Overview

This repo contains scripts to reproduce experiments in the paper: Insights into Pre-training via Simpler Synthetic Tasks

Setup

Use a Google Cloud v3 or v4 TPU VM. Run the below commands:

cd ./modified_t5x
python3 -m pip install -e '.[tpu]' -f \
  https://storage.googleapis.com/jax-releases/libtpu_releases.html
cd ..
cd modified_text-to-text-transfer-transformer
pip install -e .
cd ..
pip uninstall jax jaxlib libtpu-nightly libtpu libtpu_tpuv3 libtpu_tpuv4 -y
pip install jax[tpu] -f https://storage.googleapis.com/jax-releases/libtpu_releases.html

Data

Before pre-training or fine-tuning, you must first download all pre-training and fine-tuning data. Run:

bash run_scripts_to_reproduce_experiments/data_scripts/get_all_pretraining_and_finetuning_data_from_gcs.sh

The above command will save data to data/data_from_gcs.

To generate your own 18 simpler pre-training task data run:

bash run_scripts_to_reproduce_experiments/data_scripts/generate_simpler_tasks_data.sh

Training

Before running any training scripts, do the following:

You must cd to modified_text-to-text-transfer-transformer. Run all training scripts from inside there. For example you might run the command bash ../run_scripts_to_reproduce_experiments/training_scripts/finetuning/cnndm_10k/table1_exp.sh.
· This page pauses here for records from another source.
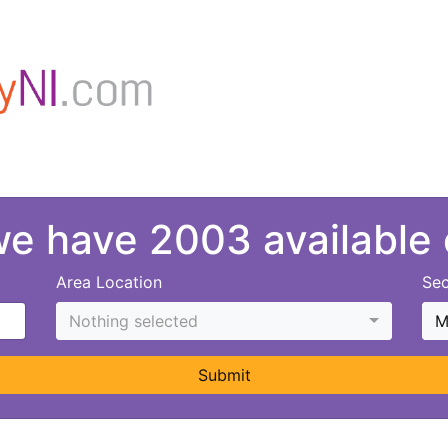
 we have 2003 available
Area Location
Sec
Nothing selected
M
Submit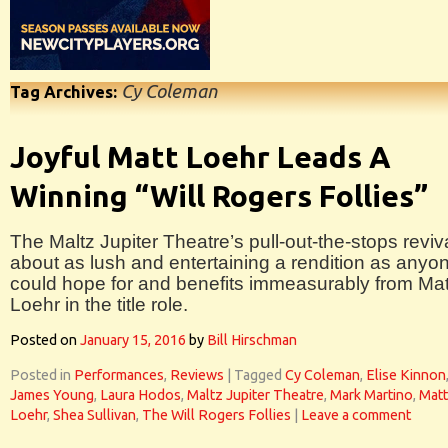
Cy Coleman
Tag Archives:
Joyful Matt Loehr Leads A
Winning “Will Rogers Follies”
The Maltz Jupiter Theatre’s pull-out-the-stops reviva
about as lush and entertaining a rendition as anyo
could hope for and benefits immeasurably from Mat
Loehr in the title role.
Posted on
January 15, 2016
by
Bill Hirschman
Posted in
Performances
,
Reviews
|
Tagged
Cy Coleman
,
Elise Kinnon
James Young
,
Laura Hodos
,
Maltz Jupiter Theatre
,
Mark Martino
,
Matt
Loehr
,
Shea Sullivan
,
The Will Rogers Follies
|
Leave a comment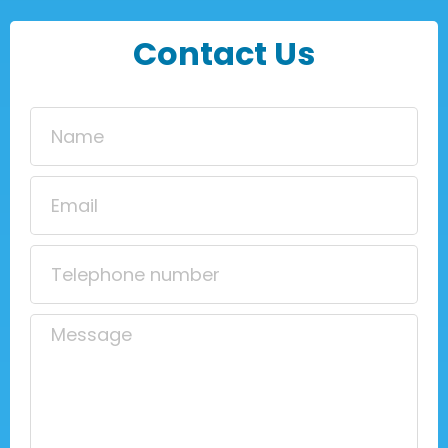
Contact Us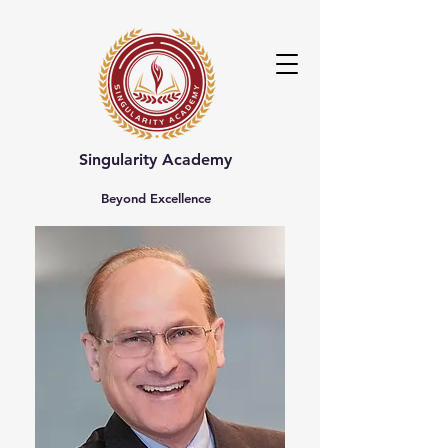
Singularity Academy
Beyond Excellence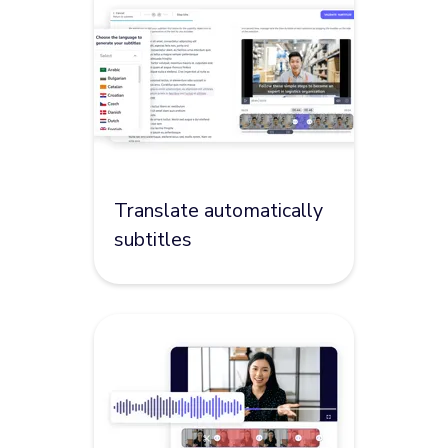
Translate automatically
subtitles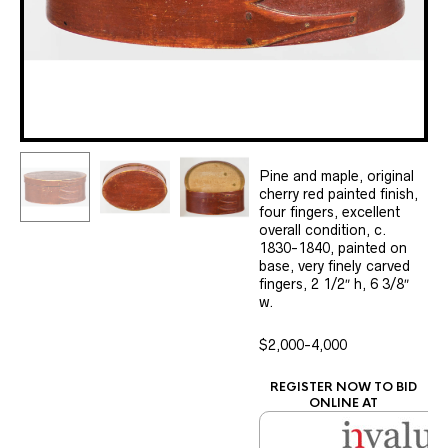
Pine and maple, original
cherry red painted finish,
four fingers, excellent
overall condition, c.
1830-1840, painted on
base, very finely carved
fingers, 2 1/2″ h, 6 3/8″
w.
$2,000-4,000
REGISTER NOW TO BID
ONLINE AT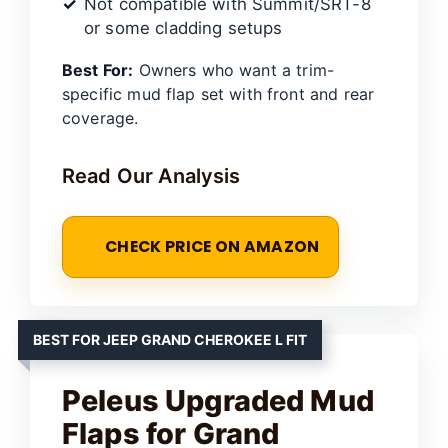
Not compatible with Summit/SRT-8
or some cladding setups
Best For:
Owners who want a trim-
specific mud flap set with front and rear
coverage.
Read Our Analysis
CHECK PRICE ON AMAZON
BEST FOR JEEP GRAND CHEROKEE L FIT
Peleus Upgraded Mud
Flaps for Grand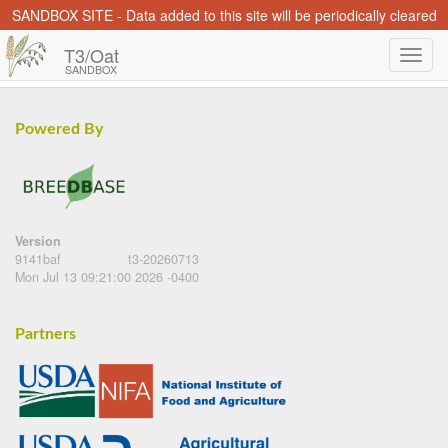
SANDBOX SITE - Data added to this site will be periodically cleared
T3/Oat
SANDBOX
Powered By
Version
9141baf
t3-20260713
Mon Jul 13 09:21:00 2026 -0400
Partners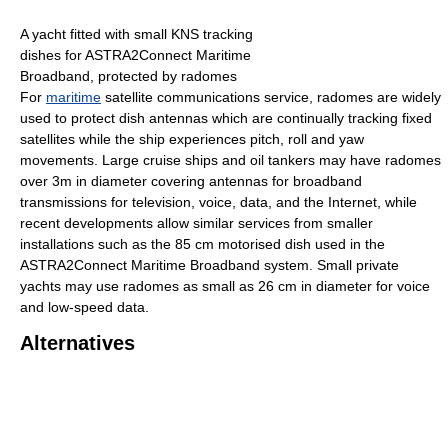
A yacht fitted with small KNS tracking
dishes for ASTRA2Connect Maritime
Broadband, protected by radomes
For
maritime
satellite communications service, radomes are widely
used to protect dish antennas which are continually tracking fixed
satellites while the ship experiences pitch, roll and yaw
movements. Large cruise ships and oil tankers may have radomes
over 3m in diameter covering antennas for broadband
transmissions for television, voice, data, and the Internet, while
recent developments allow similar services from smaller
installations such as the 85 cm motorised dish used in the
ASTRA2Connect Maritime Broadband system. Small private
yachts may use radomes as small as 26 cm in diameter for voice
and low-speed data.
Alternatives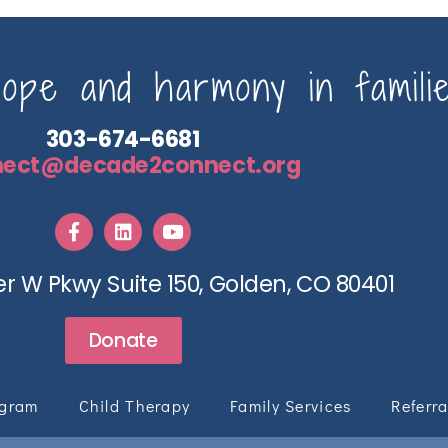
pe and harmony in familie
303-674-6681
nect@decade2connect.org
r W Pkwy Suite 150, Golden, CO 80401
Donate
ogram
Child Therapy
Family Services
Referra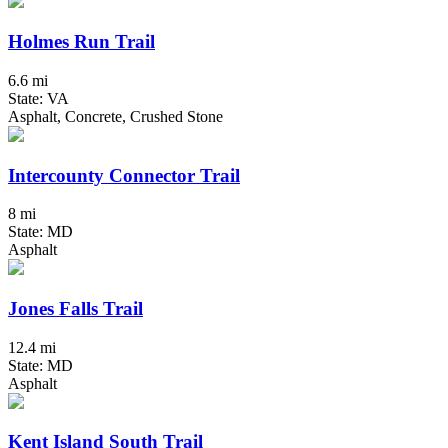
Holmes Run Trail
6.6 mi
State: VA
Asphalt, Concrete, Crushed Stone
Intercounty Connector Trail
8 mi
State: MD
Asphalt
Jones Falls Trail
12.4 mi
State: MD
Asphalt
Kent Island South Trail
Note the .. in the command.

Also, you must set the variable DATA_BASE_DIR in the file modified_text-to-text-transfer-transformer/t5/data/mar31_and_after_tasks/add_tasks_utils.py to the absolute path of your downloaded data from above. For example, to run the code on my VMs I set DATA_BASE_DIR = '/mnt/disks/persist/draft_synthetic_pretraining_code/data/data_from_gcs/'

Pre-training

First, edit run_scripts_to_reproduce_experiments/training_scripts/pretraining/pretrain.sh two arguments:

exp_dir
task_id

task_id is the task you pre-train on. It can be set to: lime, nonsense_summary, nesting_language, set, identity, delete, sort, union, replace, duplicate, intersect, reverse, deduplicate, search,longest_word, length, count, first_token, last_token, set1_minus_set2, set2_minus_set1

exp_dir is where the checkpoints and results of your training will be saved.

Fine-tuning

Table 1 Results

Edit variables in the file run_scripts_to_reproduce_experiments/training_scripts/finetuning/*/table1_exp.sh and then run it. The * can be cnndm_10k, code_translation, mtop, retrosynthesis, squad, or webqsp. The variables to be editted are exp_dir (same definition as above) and ckpt, which is either the absolute path to your pre-trained model checkpoint that you want to load, or the text from_scratch which will not load any checkpoint and reproduce the results labelled Random Init in the paper. For CNNDM-10K, as mentioned in the paper, T5v1.1-small instead of T5-small was used to evaluate off-the-shelf language pre-training. To run this experiment, instead of table1_exp.sh you must run run_scripts_to_reproduce_experiments/training_scripts/finetuning/cnndm_10k/table1_t511_exp.sh.

Table 2 Init Results

Edit variables in the file run_scripts_to_reproduce_experiments/training_scripts/finetuning/*/table2_init_exp.sh and then run it. The * can be cnndm_10k, code_translation, mtop, retrosynthesis, squad, or webqsp. The variables to be edited are exp_dir (same definition as above),ckpt (same definition as above), and init_id, which specifies what initialization scheme you want to use. init_id can be:

per_param_grouping___init_mean_std (Per Param Mean/SD in paper)
per_param_grouping___init_scale (Per Param Scale in paper)
across_ALL_layer_AND_per_layer_grouping___init_scale (Whole Model Scale in paper)
preattnln_per_param_grouping___init_scale (Pre-attn LN Per Param Scale in paper)

For the additional initialization schemes tried in the appendix, init_id can be:

across_ALL_layer_grouping___init_scale (Across Layers Scale in paper)
per_layer_grouping___init_scale (Per Layer Scale in paper)
premlpln_per_param_grouping___init_scale (Pre-MLP LN Per Param Scale in paper)
qkvo_per_param_grouping___init_scale (Attention Per Param Scale in paper)
mlp_per_param_grouping___init_scale (MLP Per Param Scale in paper)

Table 3 Init Pre-attention Layer Norm Results

Edit variables in the file run_scripts_to_reproduce_experiments/training_scripts/finetuning/*/table3_pre_attn_ln_exp.sh and then run it. The * can be cnndm_10k, code_translation, mtop, retrosynthesis, squad, or webqsp. The variables to be edited are exp_dir (same definition as above) and init_pre_attn_ln_value, which is the value you want to initialize the pre-attention layer norms to.